== DIRECTIONS ==
From top to bottom, write out the listing exactly and skip every picture.

== ENTRIES PROVIDED ==
----------

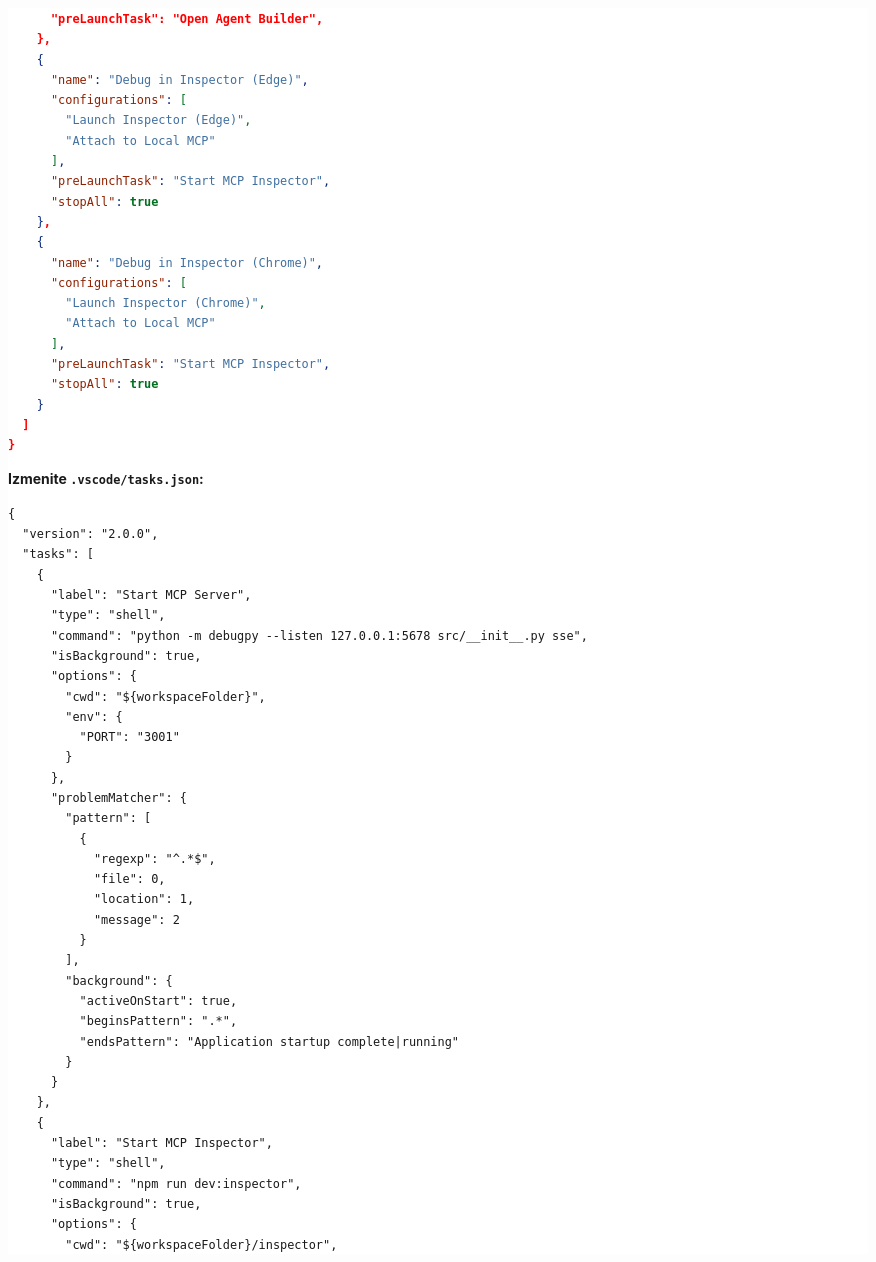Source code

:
 ```json
      "preLaunchTask": "Open Agent Builder",
    },
    {
      "name": "Debug in Inspector (Edge)",
      "configurations": [
        "Launch Inspector (Edge)",
        "Attach to Local MCP"
      ],
      "preLaunchTask": "Start MCP Inspector",
      "stopAll": true
    },
    {
      "name": "Debug in Inspector (Chrome)",
      "configurations": [
        "Launch Inspector (Chrome)",
        "Attach to Local MCP"
      ],
      "preLaunchTask": "Start MCP Inspector",
      "stopAll": true
    }
  ]
}
```

**Izmenite `.vscode/tasks.json`:**

```
{
  "version": "2.0.0",
  "tasks": [
    {
      "label": "Start MCP Server",
      "type": "shell",
      "command": "python -m debugpy --listen 127.0.0.1:5678 src/__init__.py sse",
      "isBackground": true,
      "options": {
        "cwd": "${workspaceFolder}",
        "env": {
          "PORT": "3001"
        }
      },
      "problemMatcher": {
        "pattern": [
          {
            "regexp": "^.*$",
            "file": 0,
            "location": 1,
            "message": 2
          }
        ],
        "background": {
          "activeOnStart": true,
          "beginsPattern": ".*",
          "endsPattern": "Application startup complete|running"
        }
      }
    },
    {
      "label": "Start MCP Inspector",
      "type": "shell",
      "command": "npm run dev:inspector",
      "isBackground": true,
      "options": {
        "cwd": "${workspaceFolder}/inspector",
```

----------

== TASK SOLUTION ==
Source code

:
 ```json
      "preLaunchTask": "Open Agent Builder",
    },
    {
      "name": "Debug in Inspector (Edge)",
      "configurations": [
        "Launch Inspector (Edge)",
        "Attach to Local MCP"
      ],
      "preLaunchTask": "Start MCP Inspector",
      "stopAll": true
    },
    {
      "name": "Debug in Inspector (Chrome)",
      "configurations": [
        "Launch Inspector (Chrome)",
        "Attach to Local MCP"
      ],
      "preLaunchTask": "Start MCP Inspector",
      "stopAll": true
    }
  ]
}
```

**Izmenite `.vscode/tasks.json`:**

```
{
  "version": "2.0.0",
  "tasks": [
    {
      "label": "Start MCP Server",
      "type": "shell",
      "command": "python -m debugpy --listen 127.0.0.1:5678 src/__init__.py sse",
      "isBackground": true,
      "options": {
        "cwd": "${workspaceFolder}",
        "env": {
          "PORT": "3001"
        }
      },
      "problemMatcher": {
        "pattern": [
          {
            "regexp": "^.*$",
            "file": 0,
            "location": 1,
            "message": 2
          }
        ],
        "background": {
          "activeOnStart": true,
          "beginsPattern": ".*",
          "endsPattern": "Application startup complete|running"
        }
      }
    },
    {
      "label": "Start MCP Inspector",
      "type": "shell",
      "command": "npm run dev:inspector",
      "isBackground": true,
      "options": {
        "cwd": "${workspaceFolder}/inspector",
```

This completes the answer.